Why nothing since the GFC?  Because the Fed pumped $4.5 trillion into banks via QE1, 2 and 3 meaning banks were flush and didn’t need Repo support.  Only once the Fed tried unwinding via QT did the cracks reappear.  Subsequently the current expansion of the Fed’s balance sheet is only matched in scale to that initial emergency opening of the bailout floodgates during the GFC.

Back in May this year we explained the Interest on Excess Reserves (IOER) tool of the Fed and Wang has that as the thing to watch going forward for cues as to what happens next.  Per the chart below you can see (from the vertical line of December 2018) the banks went from ample reserves (courtesy of QE) to scarce after QT.  We then had that massive spike in the IOER on that Repo market shock per the link above.

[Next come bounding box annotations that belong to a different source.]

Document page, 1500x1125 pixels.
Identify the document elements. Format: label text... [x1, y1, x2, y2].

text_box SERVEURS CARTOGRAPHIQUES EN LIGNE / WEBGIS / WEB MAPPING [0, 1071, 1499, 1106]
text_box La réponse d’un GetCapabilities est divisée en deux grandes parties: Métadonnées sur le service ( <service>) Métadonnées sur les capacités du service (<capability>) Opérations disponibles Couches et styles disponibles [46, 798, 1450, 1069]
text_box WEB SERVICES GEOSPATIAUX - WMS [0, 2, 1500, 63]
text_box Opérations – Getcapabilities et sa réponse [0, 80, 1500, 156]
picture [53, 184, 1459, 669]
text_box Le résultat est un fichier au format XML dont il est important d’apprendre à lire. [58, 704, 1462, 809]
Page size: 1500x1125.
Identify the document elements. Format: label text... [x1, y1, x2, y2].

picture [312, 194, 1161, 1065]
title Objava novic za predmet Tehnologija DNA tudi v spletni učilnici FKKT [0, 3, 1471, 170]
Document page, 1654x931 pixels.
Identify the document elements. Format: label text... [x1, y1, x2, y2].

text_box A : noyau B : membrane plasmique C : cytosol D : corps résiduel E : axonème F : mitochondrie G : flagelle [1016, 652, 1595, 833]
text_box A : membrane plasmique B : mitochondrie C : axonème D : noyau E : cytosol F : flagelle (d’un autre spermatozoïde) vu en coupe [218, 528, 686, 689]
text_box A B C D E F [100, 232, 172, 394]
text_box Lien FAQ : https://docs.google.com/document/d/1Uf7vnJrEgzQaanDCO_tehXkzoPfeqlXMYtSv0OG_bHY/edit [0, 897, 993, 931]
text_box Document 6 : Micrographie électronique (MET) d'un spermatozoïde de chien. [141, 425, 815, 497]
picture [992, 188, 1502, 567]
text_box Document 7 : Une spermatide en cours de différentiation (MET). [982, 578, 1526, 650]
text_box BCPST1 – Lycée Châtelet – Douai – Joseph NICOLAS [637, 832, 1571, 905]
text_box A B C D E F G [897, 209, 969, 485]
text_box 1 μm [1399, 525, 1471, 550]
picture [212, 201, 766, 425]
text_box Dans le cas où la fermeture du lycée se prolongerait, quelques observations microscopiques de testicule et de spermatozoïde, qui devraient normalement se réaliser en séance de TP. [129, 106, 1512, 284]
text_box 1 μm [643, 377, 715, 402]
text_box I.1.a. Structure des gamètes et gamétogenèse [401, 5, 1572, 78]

With the reserves balance now precariously around zero the Fed has a choice of maintaining this ‘just in time’ Repo open market operations approach or return to a more comfortable ‘cushion’ courtesy of more traditional QE.  He believes it will be the latter.

“Unless banking regulations change dramatically, my guess is that QE4 is coming. The Fed would rather have a cushion of ample reserves against unexpected repo market blow ups than react retroactively with $trillions/month of open market operation purchases.”

Irrespective, both are money printing to keep a highly stressed financial market from cratering and remind us that the ‘everything’s awesome’ narrative of Friday night is in complete disconnect to reality.  Remember too that every new USD created out of thin air is in complete contrast to the real money of gold which has protected people from such reckless currency debasement for thousands of years.